Modeling the population level effects of an HIV-1 vaccine in an era of highly active antiretroviral therapy

Abstract

First generation HIV vaccines may have limited ability to prevent infection. Instead, they may delay the onset of AIDS or reduce the infectiousness of vaccinated individuals who become infected. To assess the population level effects of such a vaccine, we formulate a deterministic model for the spread of HIV in a homosexual population in which the use of highly active antiretroviral therapy (HAART) to treat HIV infection is incorporated. The basic reproduction number R0 is obtained under this model. We then expand the model to include the potential effects of a prophylactic HIV vaccine. The reproduction number Rf is derived for a population in which a fraction f of susceptible individuals is vaccinated and continues to benefit from vaccination. We define f* as the minimum vaccination fraction for which Rf ≤ 1 and describe situations in which it equals the critical vaccination fraction necessary to eliminate disease.
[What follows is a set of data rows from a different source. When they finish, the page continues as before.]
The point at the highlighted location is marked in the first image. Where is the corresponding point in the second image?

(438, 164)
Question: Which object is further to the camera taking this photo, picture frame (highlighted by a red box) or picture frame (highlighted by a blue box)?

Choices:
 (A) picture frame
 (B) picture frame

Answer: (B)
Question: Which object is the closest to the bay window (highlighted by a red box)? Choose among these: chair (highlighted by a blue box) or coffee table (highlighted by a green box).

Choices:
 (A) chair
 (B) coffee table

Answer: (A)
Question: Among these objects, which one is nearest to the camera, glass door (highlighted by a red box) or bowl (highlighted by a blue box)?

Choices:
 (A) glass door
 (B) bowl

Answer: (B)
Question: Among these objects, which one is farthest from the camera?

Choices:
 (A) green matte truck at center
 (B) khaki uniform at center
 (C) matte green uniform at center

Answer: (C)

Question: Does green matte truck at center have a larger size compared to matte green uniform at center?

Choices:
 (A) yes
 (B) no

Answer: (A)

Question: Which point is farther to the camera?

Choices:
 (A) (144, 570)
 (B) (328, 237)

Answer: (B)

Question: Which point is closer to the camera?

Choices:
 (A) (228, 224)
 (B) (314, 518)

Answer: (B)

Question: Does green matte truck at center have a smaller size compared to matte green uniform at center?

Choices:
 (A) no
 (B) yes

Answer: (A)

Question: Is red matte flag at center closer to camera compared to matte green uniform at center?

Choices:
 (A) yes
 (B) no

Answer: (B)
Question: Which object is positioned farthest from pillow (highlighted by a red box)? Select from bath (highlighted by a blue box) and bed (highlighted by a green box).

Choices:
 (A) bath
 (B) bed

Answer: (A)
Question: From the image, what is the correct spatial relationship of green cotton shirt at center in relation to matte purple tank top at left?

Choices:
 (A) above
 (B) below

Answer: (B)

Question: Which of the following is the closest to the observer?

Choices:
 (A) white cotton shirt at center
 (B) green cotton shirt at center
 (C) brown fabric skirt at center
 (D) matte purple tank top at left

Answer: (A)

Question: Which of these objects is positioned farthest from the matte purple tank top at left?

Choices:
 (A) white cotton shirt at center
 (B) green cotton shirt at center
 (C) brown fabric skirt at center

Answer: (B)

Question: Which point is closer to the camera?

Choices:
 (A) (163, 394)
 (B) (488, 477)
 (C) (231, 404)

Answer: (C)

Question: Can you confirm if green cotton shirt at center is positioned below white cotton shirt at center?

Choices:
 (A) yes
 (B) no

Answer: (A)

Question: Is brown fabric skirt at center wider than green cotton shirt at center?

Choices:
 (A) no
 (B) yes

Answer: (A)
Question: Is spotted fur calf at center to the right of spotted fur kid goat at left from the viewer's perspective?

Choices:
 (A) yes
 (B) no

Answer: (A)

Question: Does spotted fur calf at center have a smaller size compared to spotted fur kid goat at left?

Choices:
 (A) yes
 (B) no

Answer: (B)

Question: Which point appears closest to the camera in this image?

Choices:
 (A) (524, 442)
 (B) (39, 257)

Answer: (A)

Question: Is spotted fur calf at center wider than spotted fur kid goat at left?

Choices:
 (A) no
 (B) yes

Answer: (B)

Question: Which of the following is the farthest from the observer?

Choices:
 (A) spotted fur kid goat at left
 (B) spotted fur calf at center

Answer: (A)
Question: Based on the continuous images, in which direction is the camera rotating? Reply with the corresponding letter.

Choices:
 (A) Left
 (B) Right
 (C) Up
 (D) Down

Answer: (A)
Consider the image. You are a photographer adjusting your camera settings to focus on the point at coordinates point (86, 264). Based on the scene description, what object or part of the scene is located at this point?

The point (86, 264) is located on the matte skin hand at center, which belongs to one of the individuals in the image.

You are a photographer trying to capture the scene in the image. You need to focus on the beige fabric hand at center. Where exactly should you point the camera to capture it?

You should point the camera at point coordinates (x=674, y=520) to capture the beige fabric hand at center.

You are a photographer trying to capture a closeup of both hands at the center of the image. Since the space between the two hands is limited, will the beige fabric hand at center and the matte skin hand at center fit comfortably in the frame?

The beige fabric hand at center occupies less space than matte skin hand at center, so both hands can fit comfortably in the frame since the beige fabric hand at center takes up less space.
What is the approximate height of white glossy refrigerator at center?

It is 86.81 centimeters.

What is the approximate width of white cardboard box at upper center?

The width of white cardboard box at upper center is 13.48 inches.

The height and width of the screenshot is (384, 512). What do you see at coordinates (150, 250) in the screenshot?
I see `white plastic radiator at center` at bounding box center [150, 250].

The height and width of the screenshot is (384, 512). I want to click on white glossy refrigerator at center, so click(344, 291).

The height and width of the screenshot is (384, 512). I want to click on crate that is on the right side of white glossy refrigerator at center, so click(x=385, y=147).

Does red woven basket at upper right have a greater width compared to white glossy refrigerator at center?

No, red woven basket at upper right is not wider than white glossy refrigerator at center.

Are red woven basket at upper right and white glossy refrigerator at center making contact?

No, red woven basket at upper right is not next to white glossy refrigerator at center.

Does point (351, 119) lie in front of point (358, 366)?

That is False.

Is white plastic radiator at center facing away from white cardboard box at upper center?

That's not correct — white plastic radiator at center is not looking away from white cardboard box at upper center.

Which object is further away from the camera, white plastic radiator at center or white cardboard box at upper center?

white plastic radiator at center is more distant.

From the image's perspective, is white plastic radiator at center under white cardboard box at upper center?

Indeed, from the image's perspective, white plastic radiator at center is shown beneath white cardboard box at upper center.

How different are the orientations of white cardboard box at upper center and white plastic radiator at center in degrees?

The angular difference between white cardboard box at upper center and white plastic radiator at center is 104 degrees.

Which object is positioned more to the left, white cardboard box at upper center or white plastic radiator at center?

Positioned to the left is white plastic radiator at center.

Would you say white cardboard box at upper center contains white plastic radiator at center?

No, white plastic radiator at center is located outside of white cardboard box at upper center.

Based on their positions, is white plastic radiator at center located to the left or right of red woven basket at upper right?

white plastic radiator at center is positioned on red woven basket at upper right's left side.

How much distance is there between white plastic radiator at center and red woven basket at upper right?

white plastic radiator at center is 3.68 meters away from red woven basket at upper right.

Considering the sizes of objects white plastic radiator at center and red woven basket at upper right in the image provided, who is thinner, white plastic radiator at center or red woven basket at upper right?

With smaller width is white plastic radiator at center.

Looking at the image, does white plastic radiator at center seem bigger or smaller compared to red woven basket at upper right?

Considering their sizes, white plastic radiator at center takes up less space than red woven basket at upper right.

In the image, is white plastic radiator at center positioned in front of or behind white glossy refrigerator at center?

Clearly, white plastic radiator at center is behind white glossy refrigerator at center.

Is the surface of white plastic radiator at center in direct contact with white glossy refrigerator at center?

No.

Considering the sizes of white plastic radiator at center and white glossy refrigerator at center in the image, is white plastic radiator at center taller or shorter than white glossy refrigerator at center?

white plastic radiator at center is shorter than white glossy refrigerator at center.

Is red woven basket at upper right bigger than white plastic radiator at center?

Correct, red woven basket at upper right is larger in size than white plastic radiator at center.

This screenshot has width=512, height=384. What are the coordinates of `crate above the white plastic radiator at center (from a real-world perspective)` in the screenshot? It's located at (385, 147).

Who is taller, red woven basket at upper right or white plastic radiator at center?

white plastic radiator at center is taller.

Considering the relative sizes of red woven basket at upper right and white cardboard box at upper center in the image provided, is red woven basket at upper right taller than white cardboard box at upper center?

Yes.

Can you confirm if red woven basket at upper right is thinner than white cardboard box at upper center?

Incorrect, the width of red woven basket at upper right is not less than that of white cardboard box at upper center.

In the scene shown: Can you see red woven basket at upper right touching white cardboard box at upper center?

When R 0 is large or an HIV vaccine is only partially effective, the critical vaccination fraction may exceed one. HIV vaccination, however, may still reduce the prevalence of disease if the reduction in infectiousness is at least as great as the reduction in the rate of disease progression. In particular, a vaccine that reduces infectiousness during acute infection may have an important public health impact especially if coupled with counseling to reduce risky behavior. © 2008 Society for Mathematical Biology.